### Information provided ###

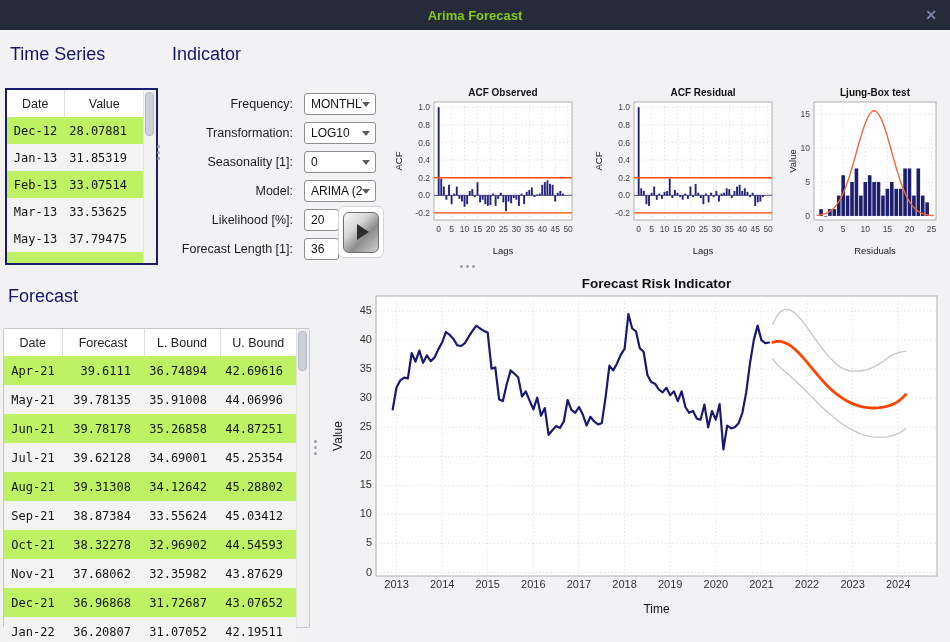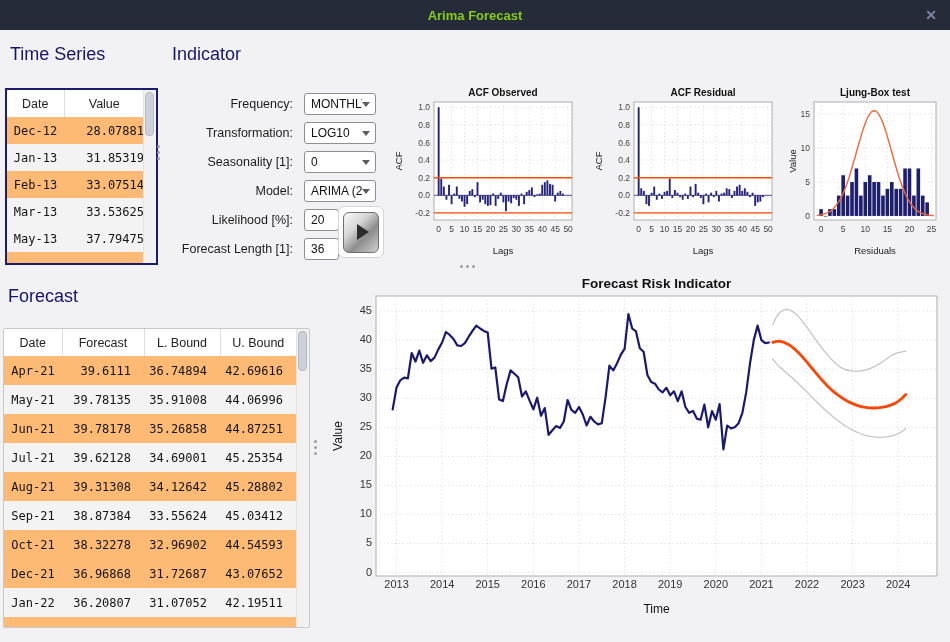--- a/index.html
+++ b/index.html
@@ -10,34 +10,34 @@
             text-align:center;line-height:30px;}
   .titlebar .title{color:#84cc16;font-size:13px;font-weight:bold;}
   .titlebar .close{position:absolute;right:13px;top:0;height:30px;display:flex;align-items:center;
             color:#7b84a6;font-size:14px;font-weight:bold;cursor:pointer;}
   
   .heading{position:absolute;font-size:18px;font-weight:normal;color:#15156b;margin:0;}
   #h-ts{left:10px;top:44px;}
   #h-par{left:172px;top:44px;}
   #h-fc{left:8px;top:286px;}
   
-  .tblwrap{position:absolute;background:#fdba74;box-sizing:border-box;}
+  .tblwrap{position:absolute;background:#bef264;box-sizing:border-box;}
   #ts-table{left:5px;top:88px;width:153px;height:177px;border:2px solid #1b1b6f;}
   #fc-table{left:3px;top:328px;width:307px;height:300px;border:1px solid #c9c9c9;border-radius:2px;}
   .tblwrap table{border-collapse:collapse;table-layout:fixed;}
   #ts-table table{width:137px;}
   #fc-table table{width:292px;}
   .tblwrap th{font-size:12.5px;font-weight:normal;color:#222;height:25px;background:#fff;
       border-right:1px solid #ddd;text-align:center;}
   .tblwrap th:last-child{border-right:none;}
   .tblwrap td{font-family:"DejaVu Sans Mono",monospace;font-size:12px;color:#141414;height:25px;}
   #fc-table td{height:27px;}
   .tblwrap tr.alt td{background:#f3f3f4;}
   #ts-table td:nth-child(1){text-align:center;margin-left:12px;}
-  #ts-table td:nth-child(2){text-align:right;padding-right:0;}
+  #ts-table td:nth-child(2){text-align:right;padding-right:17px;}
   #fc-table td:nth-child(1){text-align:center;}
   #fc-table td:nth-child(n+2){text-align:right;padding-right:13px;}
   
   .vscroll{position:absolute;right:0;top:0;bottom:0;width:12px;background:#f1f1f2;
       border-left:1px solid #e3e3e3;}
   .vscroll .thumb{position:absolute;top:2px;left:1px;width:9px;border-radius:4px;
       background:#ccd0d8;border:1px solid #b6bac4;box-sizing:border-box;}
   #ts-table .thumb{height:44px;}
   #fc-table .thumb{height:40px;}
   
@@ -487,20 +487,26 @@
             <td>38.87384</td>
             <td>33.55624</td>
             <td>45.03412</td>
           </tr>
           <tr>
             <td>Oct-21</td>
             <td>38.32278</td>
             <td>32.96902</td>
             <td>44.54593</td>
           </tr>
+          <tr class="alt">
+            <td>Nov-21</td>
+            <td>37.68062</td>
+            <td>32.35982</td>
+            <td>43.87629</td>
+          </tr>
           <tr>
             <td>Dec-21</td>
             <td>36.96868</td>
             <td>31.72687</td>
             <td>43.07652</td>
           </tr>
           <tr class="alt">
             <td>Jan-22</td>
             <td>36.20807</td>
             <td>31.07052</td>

###

> **Task directions**
Copy out every line above without change, dropping the pictures.

> **Solution to the problem**
--- a/index.html
+++ b/index.html
@@ -10,34 +10,34 @@
             text-align:center;line-height:30px;}
   .titlebar .title{color:#84cc16;font-size:13px;font-weight:bold;}
   .titlebar .close{position:absolute;right:13px;top:0;height:30px;display:flex;align-items:center;
             color:#7b84a6;font-size:14px;font-weight:bold;cursor:pointer;}
   
   .heading{position:absolute;font-size:18px;font-weight:normal;color:#15156b;margin:0;}
   #h-ts{left:10px;top:44px;}
   #h-par{left:172px;top:44px;}
   #h-fc{left:8px;top:286px;}
   
-  .tblwrap{position:absolute;background:#fdba74;box-sizing:border-box;}
+  .tblwrap{position:absolute;background:#bef264;box-sizing:border-box;}
   #ts-table{left:5px;top:88px;width:153px;height:177px;border:2px solid #1b1b6f;}
   #fc-table{left:3px;top:328px;width:307px;height:300px;border:1px solid #c9c9c9;border-radius:2px;}
   .tblwrap table{border-collapse:collapse;table-layout:fixed;}
   #ts-table table{width:137px;}
   #fc-table table{width:292px;}
   .tblwrap th{font-size:12.5px;font-weight:normal;color:#222;height:25px;background:#fff;
       border-right:1px solid #ddd;text-align:center;}
   .tblwrap th:last-child{border-right:none;}
   .tblwrap td{font-family:"DejaVu Sans Mono",monospace;font-size:12px;color:#141414;height:25px;}
   #fc-table td{height:27px;}
   .tblwrap tr.alt td{background:#f3f3f4;}
   #ts-table td:nth-child(1){text-align:center;margin-left:12px;}
-  #ts-table td:nth-child(2){text-align:right;padding-right:0;}
+  #ts-table td:nth-child(2){text-align:right;padding-right:17px;}
   #fc-table td:nth-child(1){text-align:center;}
   #fc-table td:nth-child(n+2){text-align:right;padding-right:13px;}
   
   .vscroll{position:absolute;right:0;top:0;bottom:0;width:12px;background:#f1f1f2;
       border-left:1px solid #e3e3e3;}
   .vscroll .thumb{position:absolute;top:2px;left:1px;width:9px;border-radius:4px;
       background:#ccd0d8;border:1px solid #b6bac4;box-sizing:border-box;}
   #ts-table .thumb{height:44px;}
   #fc-table .thumb{height:40px;}
   
@@ -487,20 +487,26 @@
             <td>38.87384</td>
             <td>33.55624</td>
             <td>45.03412</td>
           </tr>
           <tr>
             <td>Oct-21</td>
             <td>38.32278</td>
             <td>32.96902</td>
             <td>44.54593</td>
           </tr>
+          <tr class="alt">
+            <td>Nov-21</td>
+            <td>37.68062</td>
+            <td>32.35982</td>
+            <td>43.87629</td>
+          </tr>
           <tr>
             <td>Dec-21</td>
             <td>36.96868</td>
             <td>31.72687</td>
             <td>43.07652</td>
           </tr>
           <tr class="alt">
             <td>Jan-22</td>
             <td>36.20807</td>
             <td>31.07052</td>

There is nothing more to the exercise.